**Data extract**:
· · ·
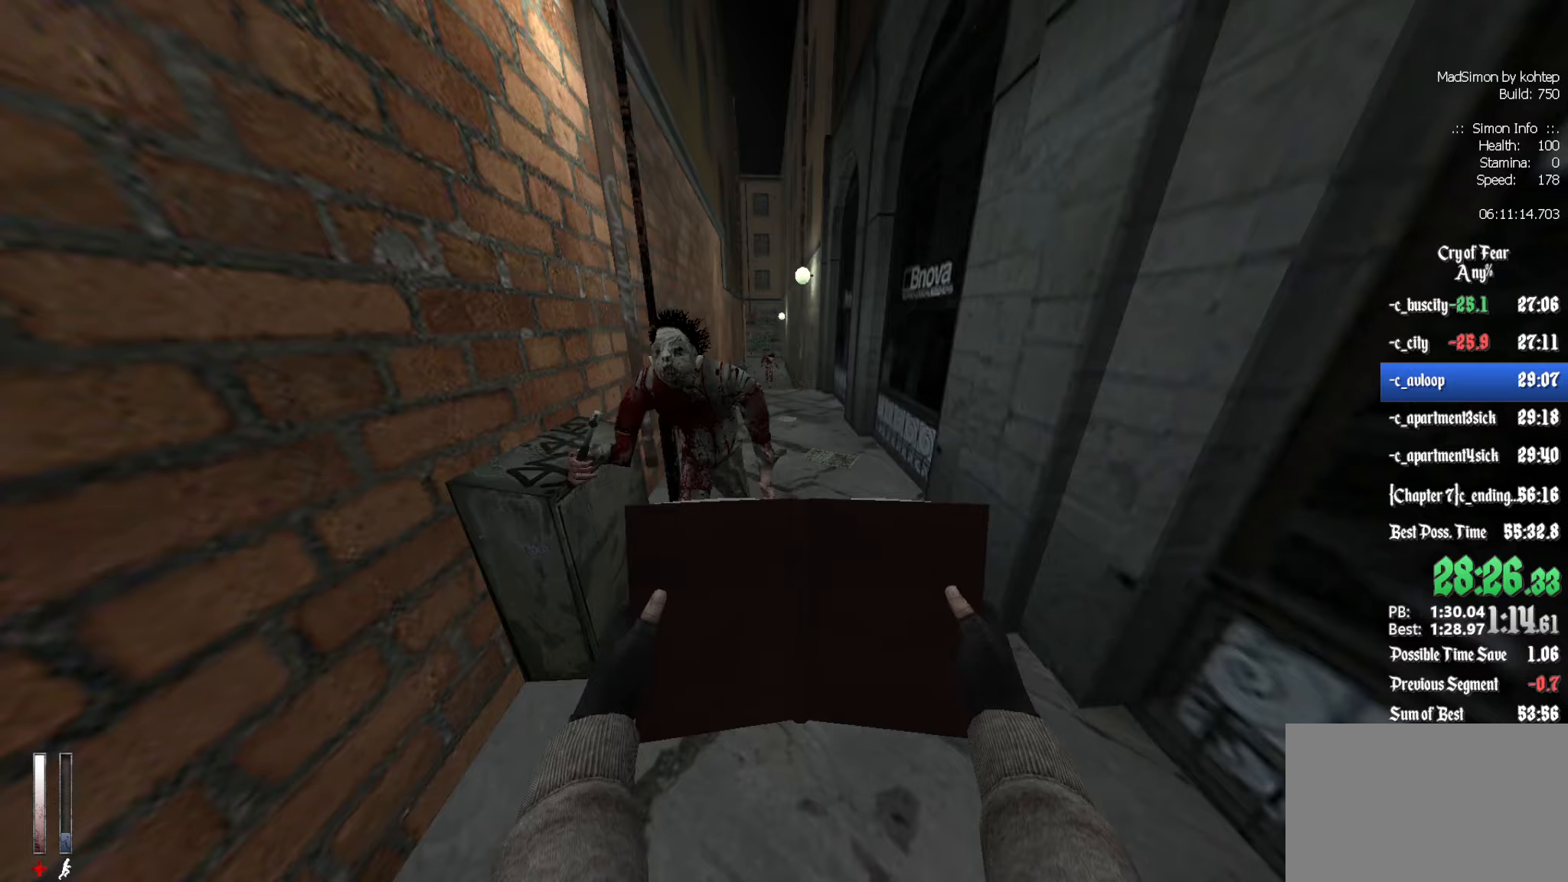
{"keys": ["s"], "mouse": [], "events": []}
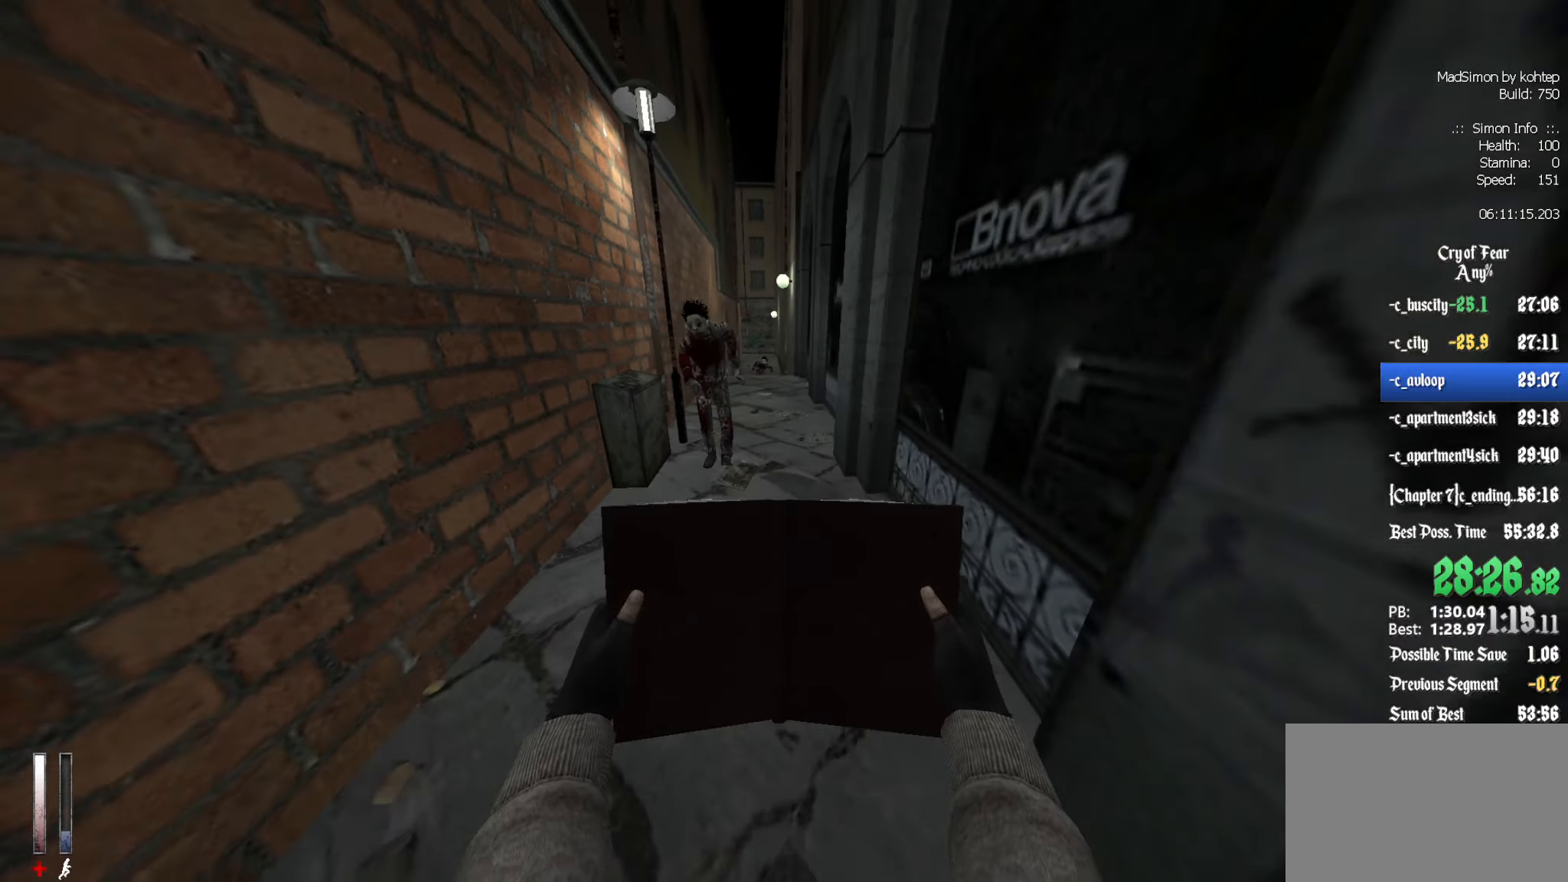
{"keys": ["s"], "mouse": [], "events": []}
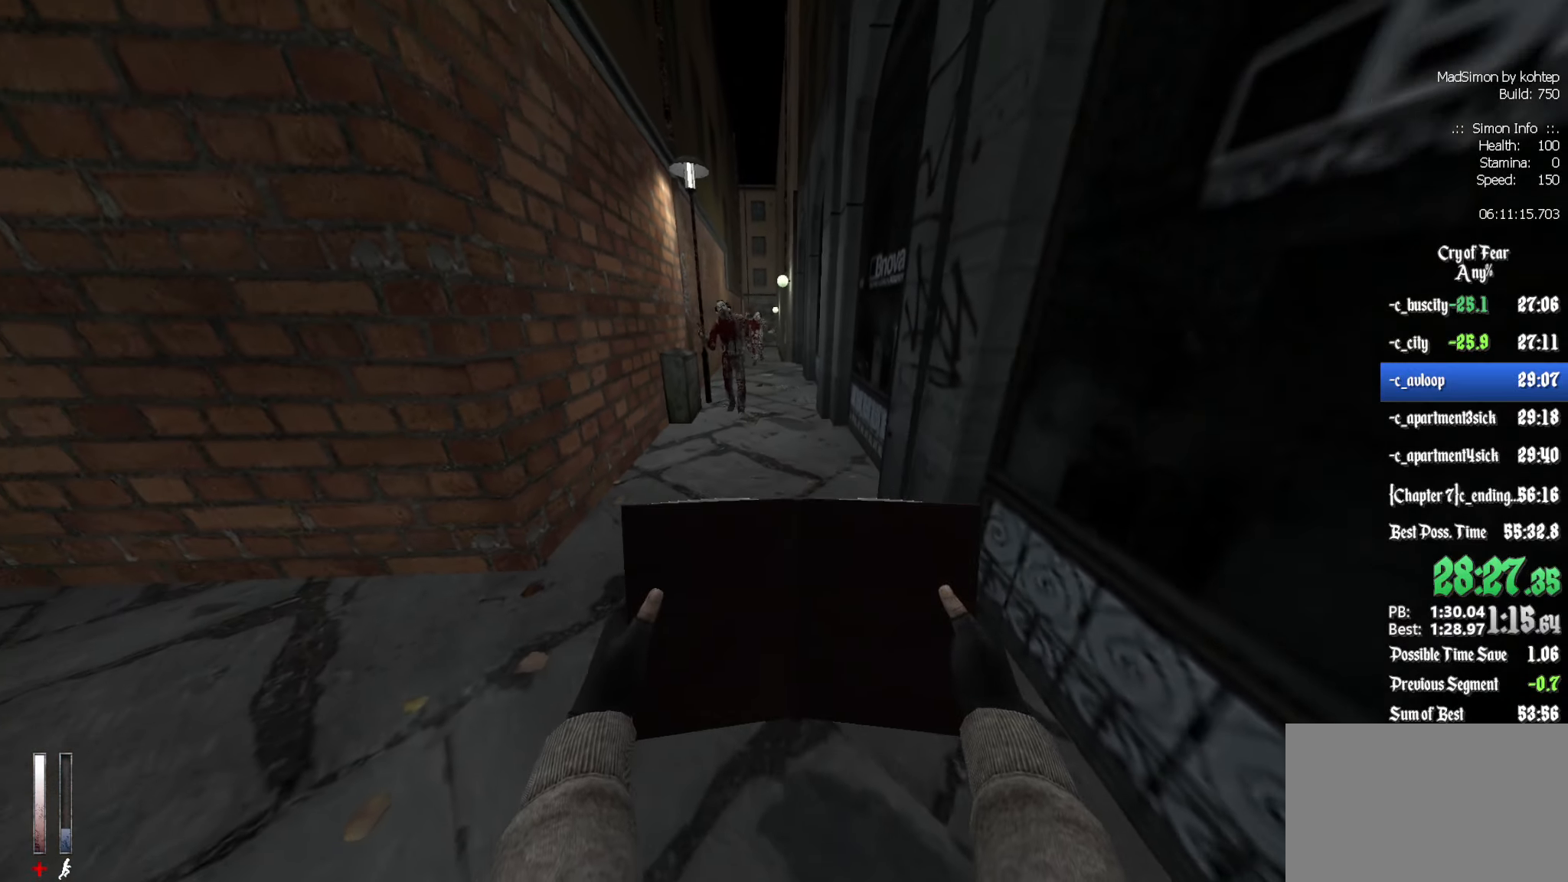
{"keys": ["d", "z"], "mouse": [], "events": [[167, "d", "down"], [217, "s", "up"], [400, "z", "down"]]}
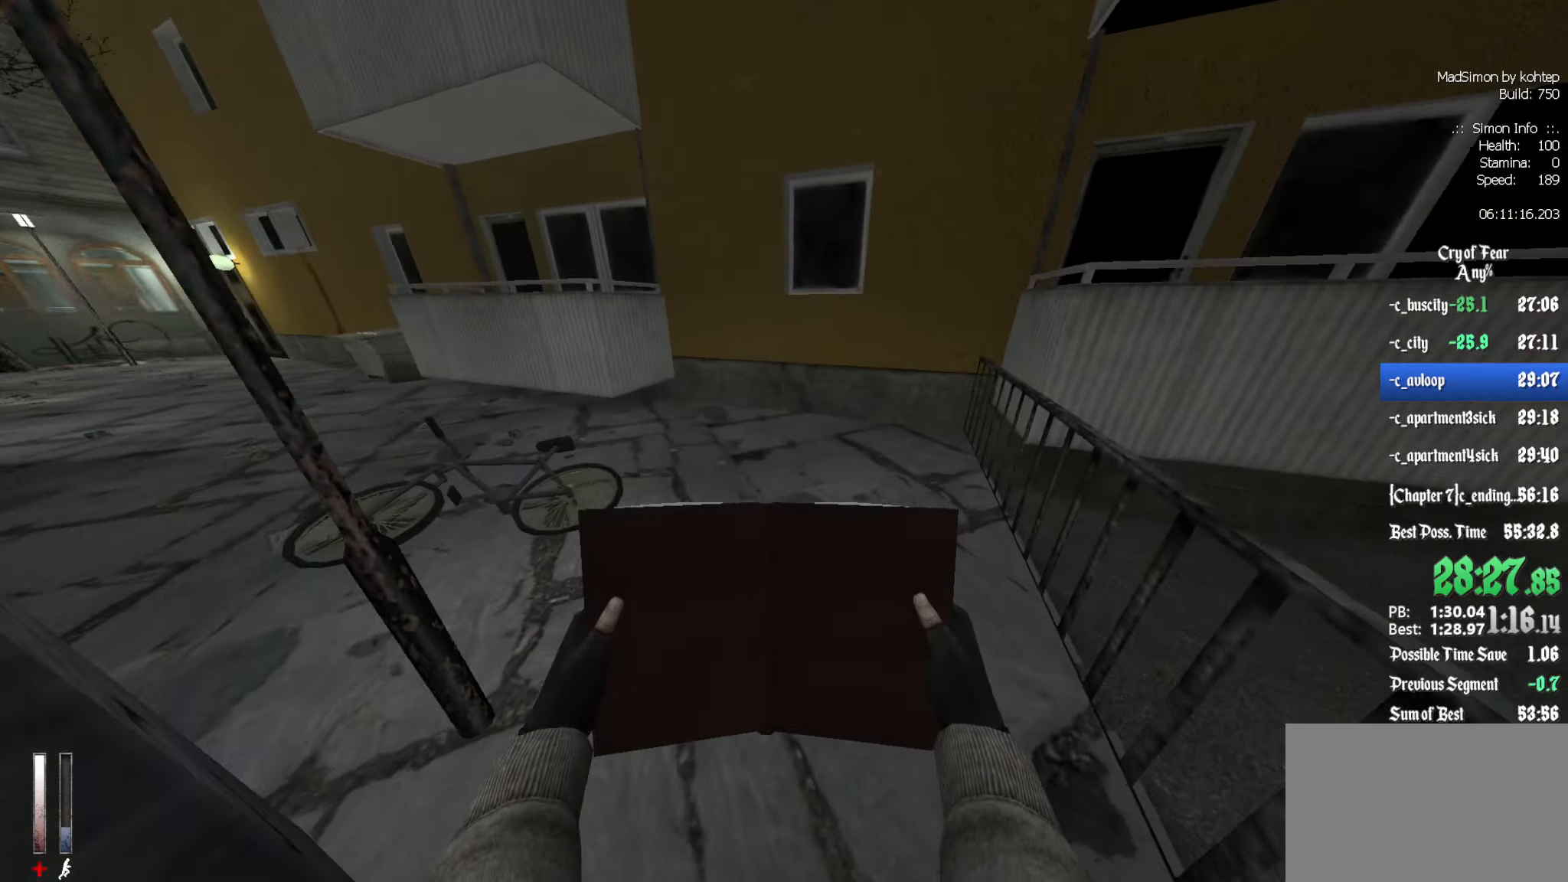
{"keys": ["d"], "mouse": [], "events": [[283, "z", "up"]]}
· · ·
**Problem to solve**: Write out the data above exactly, minus any images.

**Task answer**:
{"keys": ["s"], "mouse": [], "events": []}
{"keys": ["s"], "mouse": [], "events": []}
{"keys": ["d", "z"], "mouse": [], "events": [[167, "d", "down"], [217, "s", "up"], [400, "z", "down"]]}
{"keys": ["d"], "mouse": [], "events": [[283, "z", "up"]]}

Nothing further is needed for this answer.